TRY IT –
Through the end of the data below, output every line exactly, beginning with the line that contains "IMO calls for ‘major".

TASK MATERIAL –
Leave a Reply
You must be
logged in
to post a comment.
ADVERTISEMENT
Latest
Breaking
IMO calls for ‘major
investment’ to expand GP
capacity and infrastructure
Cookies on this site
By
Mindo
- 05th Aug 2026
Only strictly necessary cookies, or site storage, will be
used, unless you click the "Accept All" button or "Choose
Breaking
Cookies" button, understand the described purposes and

EXERCISE OUTPUT –
IMO calls for ‘major
investment’ to expand GP
capacity and infrastructure
Cookies on this site
By
Mindo
- 05th Aug 2026
Only strictly necessary cookies, or site storage, will be
used, unless you click the "Accept All" button or "Choose
Breaking
Cookies" button, understand the described purposes and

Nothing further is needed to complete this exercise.